Review date: Oct. 24, 2011


Emika — born in the Czech Republic, raised in England, based in Berlin — makes dance music of imposing originality. She’s fond of telling a story about sound in interviews, one having to do with listening to David Bowie’s “China Girl” at her grandmother’s place as a child and realizing the music “was coming from the cassette player, it didn’t just happen in the air by itself.” Her epiphany doesn’t blow my mind, but it helps me understand why her music is a vastly more satisfying experience when it’s allowed to exist as a whole, as something without an outside. It’s pointless to try to decode her first album using the habitual vocabulary of dance music: It sounds like itself and not like anything else. To really enjoy it, that has to be enough. There are facts out there that make it possible to parcel its parts out, but to interrogate Emika is to ignore what she’s accomplished.
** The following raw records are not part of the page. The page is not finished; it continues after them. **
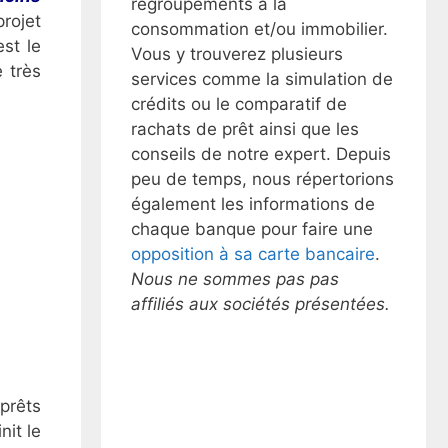
regroupements à la
rojet
consommation et/ou immobilier.
est le
Vous y trouverez plusieurs
 très
services comme la simulation de
crédits ou le comparatif de
rachats de prêt ainsi que les
conseils de notre expert. Depuis
peu de temps, nous répertorions
également les informations de
chaque banque pour faire une
opposition à sa carte bancaire
.
Nous ne sommes pas pas
affiliés aux sociétés présentées.
 prêts
nit le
I don’t mean Emika doesn’t stand up to scrutiny, just that a lot of the good stuff happens pre-scrutiny. The bass in here is out of control, shaping the space around the listener subconsciously, establishing a penetrating mood too subtle to distinguish between sadness and menace. The bass seems to preexist the music in such a way that it slips out of cognitive reach, like a topographic map of the ocean floor does to a layman. When she sings on “Common Exhange,” “Double Edge,” and “Drop the Other,” Emika adopts Aaliyah’s breathy patter. Part coo and part gasp, their flimsiness bears the emotional and sonic weight surrounding them. The meaning is out of reach, but the feeling is on the surface.

Other instruments make serious contributions, too — the haunted piano riffs are especially satisfying. Emika handled all production duties on the album herself, and the mix reverberates with a peculiar sense of space. Synths don’t make much of a contribution, and the melodies are elliptical and unresolved. The jackbooted S&M romp that is opener “3 Hours” enjoys misleading you; it’s got a deliberate song structure and makes an overt impact and somehow still feels appropriate in the context of the album. I’d imagine the girlfriends of guys in KMFDM shirts would listen to stuff like “3 Hours” if I was still in middle school; right now it comes off as a smart and uncynical way to fuck with the expectations surrounding you if you’re a female electronic musician.

This is all good. Yet, I find myself getting burned out by the act of reaching into the music — the pleasure fizzles out as I try to differentiate its component parts. The first few times I heard the album, it sounded improbably intimate and fresh. I may have spoiled it temporarily or for good; whatever the case, Emika’s made a very personal album here that succeeds by its own exacting standards. It wouldn’t mean anything if the music wasn’t quality, but better not to rely on anyone other than yourself to tell you if it has broader significance.